Una parte de
mi alma se mantiene viva del recuerdo. Como si pendiera de un fino hilo, la
memoria viaja por corredores por los que solamente se pasa metiendo un poco la
panza y aguantando la respiración. Se mantiene mi amor vivo temiendo la caída y
el desprendimiento.
Como la de
todos los amantes mi memoria es caprichosa y reúne los detalles más sutiles,
quizás para cualquier otro, los más insignificantes. Mi corazón no puede
detenerse a hablar de cosas secretas, de caricias y besos, que sólo podrían
revivir en el corazón de quienes los han sufrido. Aunque sean inolvidables, las
pasiones de dos amantes no tienen forma ni palabra escrita que sea
transmisible.
Cuando estabas
enfermo, se cubría tu frente de un fino rocío que yo arrastraba con el dorso de
mi mano derecha queriendo decir: “Estarás bien, mi buen muchacho”.
Cuando caminábamos
juntos, me hacía mucha gracia ver nuestros pasos bailando al mismo ritmo y
alguna vez pretendí escribir un poema sobre el amor y nuestros pasos. A veces,
no sé por cuál razón, dirigíamos en el mismo instante una mirada hacia el
cielo, cada vez que veo el cielo te recuerdo. Nos otorgábamos así, algunos
pasos de silencio. Una vez, apurados, pretendíamos llegar al otro lado de la
calle para poder, a su vez, llegar a tiempo al teatro mientras yo intentaba
explicarte los valores del silencio (esto fue después de prodigar una mirada al
cielo y tomar una amplia bocanada de aire). No me escuchaste. Quizás yo estaba
hablando muy bajo o quizás simplemente ni siquiera estaba hablando porque
estaba valorando demasiado nuestro silencioso espacio juntos. Quizás
sobrevaloré el silencio y dejé de decirte muchas cosas más importantes que las
que siempre decía.
Yo no tengo
mejores recuerdos que el resto de los amantes y el eco de tu risa se me hecho
tan bello en la memoria como se le hace quizás a cualquier amante, pero para mí
es imprescindible escribir tu risa en algún lugar porque mi mente no es nada
suficientemente sagrado para poder contenerla.
Lo sabes, casi
siempre te envolvía el sueño primero que a mí. Si hubiese estado segura de lo
que sentía, ese temor terrible que alguna vez agitó el corazón de la bella
Cassandra ante el vaticinio de la ruina, te hubiese dejado reposar como un
arcángel implicado en el sueño y quizás nunca de nuevo habría podido parpadear
para no perderme del momento de la madrugada en que peor te acorralaba el frío
ni de la más sutil gradación de azul que se desplegaba en tu alcoba. Sin embargo,
entonces, una voz más sosegada me invadía y decía: “Duerme ya, muchacha, no
sientas temor. ¡Tu amante no se va a librar ninguna guerra! Podrán reír juntos
en todos los jardines. Juntos.” No habría abandonado mis oraciones por sueño.

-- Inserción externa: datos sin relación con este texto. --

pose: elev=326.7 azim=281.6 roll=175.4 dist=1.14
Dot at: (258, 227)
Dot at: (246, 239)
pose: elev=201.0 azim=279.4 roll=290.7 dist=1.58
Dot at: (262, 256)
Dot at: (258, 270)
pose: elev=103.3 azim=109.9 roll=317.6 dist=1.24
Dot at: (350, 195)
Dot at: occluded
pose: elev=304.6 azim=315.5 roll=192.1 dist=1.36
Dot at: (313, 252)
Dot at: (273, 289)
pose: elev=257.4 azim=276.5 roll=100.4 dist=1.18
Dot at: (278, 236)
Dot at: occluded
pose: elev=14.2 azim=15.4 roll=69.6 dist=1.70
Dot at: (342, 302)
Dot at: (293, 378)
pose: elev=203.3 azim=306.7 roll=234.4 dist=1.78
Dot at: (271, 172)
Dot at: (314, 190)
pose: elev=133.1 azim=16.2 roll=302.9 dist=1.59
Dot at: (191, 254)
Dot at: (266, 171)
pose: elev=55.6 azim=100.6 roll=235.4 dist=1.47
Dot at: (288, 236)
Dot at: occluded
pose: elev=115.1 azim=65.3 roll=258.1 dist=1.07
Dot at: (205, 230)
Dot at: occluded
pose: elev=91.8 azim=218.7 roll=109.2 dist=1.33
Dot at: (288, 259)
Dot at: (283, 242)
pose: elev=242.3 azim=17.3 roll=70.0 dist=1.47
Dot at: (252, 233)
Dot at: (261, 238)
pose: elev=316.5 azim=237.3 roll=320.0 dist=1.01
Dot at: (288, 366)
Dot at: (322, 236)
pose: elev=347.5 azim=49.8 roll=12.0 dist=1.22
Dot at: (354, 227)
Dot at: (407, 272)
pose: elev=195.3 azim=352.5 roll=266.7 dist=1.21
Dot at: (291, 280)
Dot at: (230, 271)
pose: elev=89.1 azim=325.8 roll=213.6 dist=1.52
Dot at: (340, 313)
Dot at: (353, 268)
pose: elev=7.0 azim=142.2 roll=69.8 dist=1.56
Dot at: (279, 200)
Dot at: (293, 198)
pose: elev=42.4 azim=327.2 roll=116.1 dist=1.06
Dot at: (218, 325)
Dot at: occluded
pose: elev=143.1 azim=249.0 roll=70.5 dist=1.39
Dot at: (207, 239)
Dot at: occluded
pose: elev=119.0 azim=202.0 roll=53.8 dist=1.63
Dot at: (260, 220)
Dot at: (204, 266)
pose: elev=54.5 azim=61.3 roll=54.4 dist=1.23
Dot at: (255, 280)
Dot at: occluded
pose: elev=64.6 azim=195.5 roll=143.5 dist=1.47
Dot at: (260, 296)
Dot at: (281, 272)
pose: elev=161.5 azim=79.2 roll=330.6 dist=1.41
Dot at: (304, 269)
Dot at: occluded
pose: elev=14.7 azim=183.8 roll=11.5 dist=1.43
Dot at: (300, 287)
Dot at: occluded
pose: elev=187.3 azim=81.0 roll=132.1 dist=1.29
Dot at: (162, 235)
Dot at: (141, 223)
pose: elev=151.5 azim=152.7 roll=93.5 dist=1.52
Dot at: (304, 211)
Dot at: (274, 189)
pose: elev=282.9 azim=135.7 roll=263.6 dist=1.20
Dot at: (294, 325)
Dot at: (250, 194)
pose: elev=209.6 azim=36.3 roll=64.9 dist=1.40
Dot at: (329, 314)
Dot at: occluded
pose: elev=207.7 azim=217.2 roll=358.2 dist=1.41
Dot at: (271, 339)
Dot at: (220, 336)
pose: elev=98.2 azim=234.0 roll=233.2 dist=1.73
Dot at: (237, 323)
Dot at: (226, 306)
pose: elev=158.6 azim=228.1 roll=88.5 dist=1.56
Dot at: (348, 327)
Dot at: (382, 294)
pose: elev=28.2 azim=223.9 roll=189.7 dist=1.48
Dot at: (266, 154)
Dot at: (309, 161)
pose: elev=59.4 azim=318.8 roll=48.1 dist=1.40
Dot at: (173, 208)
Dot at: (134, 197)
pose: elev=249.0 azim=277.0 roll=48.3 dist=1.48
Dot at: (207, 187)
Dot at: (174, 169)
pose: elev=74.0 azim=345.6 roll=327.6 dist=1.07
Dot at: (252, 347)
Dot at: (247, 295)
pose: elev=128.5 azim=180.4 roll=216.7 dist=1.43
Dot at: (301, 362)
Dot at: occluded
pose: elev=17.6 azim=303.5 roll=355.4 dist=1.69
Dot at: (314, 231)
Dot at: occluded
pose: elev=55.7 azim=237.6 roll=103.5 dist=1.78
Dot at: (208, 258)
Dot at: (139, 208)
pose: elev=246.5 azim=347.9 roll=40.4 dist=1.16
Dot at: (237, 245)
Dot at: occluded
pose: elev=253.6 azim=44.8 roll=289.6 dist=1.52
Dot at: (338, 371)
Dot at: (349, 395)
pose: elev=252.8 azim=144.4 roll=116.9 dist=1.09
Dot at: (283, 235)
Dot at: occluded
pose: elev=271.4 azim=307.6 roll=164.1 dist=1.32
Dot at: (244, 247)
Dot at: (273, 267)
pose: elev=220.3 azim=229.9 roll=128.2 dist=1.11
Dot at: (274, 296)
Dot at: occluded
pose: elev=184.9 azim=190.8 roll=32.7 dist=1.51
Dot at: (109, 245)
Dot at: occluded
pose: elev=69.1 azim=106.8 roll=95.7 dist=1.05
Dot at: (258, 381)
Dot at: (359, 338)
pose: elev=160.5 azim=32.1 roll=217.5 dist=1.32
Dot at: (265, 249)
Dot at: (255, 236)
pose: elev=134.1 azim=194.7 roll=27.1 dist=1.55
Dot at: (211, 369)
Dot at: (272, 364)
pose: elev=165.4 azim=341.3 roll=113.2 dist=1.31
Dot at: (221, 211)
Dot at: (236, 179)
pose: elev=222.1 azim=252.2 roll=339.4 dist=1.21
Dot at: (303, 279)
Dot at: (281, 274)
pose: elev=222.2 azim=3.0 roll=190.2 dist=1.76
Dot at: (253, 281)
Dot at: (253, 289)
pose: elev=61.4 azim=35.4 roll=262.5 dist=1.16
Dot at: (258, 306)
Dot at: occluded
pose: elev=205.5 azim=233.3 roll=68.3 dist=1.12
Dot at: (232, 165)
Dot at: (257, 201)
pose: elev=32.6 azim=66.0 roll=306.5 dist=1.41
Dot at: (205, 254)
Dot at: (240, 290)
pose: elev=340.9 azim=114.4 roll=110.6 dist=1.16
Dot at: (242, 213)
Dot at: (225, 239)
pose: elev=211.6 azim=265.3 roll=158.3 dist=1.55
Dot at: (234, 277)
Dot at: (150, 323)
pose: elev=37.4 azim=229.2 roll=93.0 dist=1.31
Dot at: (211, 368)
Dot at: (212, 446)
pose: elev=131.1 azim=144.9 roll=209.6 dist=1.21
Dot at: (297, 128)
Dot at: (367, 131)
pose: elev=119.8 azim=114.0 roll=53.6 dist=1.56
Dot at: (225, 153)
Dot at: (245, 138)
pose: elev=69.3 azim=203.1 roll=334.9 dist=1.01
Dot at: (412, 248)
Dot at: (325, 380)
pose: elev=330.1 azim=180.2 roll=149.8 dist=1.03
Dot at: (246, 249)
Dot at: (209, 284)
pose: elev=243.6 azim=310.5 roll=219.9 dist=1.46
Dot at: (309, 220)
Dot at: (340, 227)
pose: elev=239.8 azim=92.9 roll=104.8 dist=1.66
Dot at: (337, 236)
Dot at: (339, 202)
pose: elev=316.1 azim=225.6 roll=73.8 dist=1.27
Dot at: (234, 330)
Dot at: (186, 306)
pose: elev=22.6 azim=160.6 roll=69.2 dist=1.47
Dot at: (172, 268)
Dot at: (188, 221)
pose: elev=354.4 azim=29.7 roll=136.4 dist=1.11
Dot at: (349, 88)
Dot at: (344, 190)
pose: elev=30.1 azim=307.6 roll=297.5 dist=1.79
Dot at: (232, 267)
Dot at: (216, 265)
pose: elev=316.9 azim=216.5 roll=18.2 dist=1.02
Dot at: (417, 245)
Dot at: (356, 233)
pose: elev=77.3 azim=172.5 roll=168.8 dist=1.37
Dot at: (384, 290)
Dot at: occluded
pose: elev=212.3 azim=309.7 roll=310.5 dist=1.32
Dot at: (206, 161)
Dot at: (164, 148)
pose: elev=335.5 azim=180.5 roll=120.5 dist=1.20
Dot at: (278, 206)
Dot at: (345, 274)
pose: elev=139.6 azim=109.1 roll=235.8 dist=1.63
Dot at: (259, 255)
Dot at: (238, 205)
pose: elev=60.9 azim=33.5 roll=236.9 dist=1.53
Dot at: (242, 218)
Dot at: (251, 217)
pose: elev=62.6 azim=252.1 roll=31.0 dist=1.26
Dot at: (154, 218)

Dios me lo ha dicho bien: Assalatu
jaiurun minam naum.
No es, y nunca
fue, una forma de vivir esta de vivir con miedo, pero no quiero traer el miedo
hacia el mismo sitio donde habita el recuerdo más dulce.
Ahora tu mano
acude a la mía para golpearla con fuerza contra tu pecho mientras dices: “’¿Crees
que estoy muerto?, Escucha mi corazón.”
Ah, mi alma
siempre agitada de amor por ti. Si alguna vez hubiera tenido el coraje
suficiente para decírtelo, ¿habría cambiado la griega catástrofe?
Esta muchacha
no sabe nada. No sabe cómo vive en una parte de tu alma ni si vive del todo.
Nada como tu aliento ha conmovido su espíritu. No ha podido olvidar el sonido
de tu voz por la mañana que era sólo un poco más grave. Ella muchas veces se te quedó mirando sin que
lo notaras y sin advertir que, de estas cosas que no hacen visita a la
esperanza, viviría esta alma que no toma en cuenta el tiempo ni las brechas que
abren los mares. Ni tampoco la peor de las distancias que es la cercanía. No
hace falta tenerte demasiado cerca para prodigarte desde la tristeza del
silencio y el espacio de estos recuerdos toda la profundidad del amor y las
palabras.
De vez en
cuando, no sé por qué te apareces, y en algún lugar de mi sueño dejas perdido,
más bien olvidado, cual sonámbulo muerto de amor, alguno de tus besos. Cuando
te marchas ya yo te he dado todas mis bendiciones.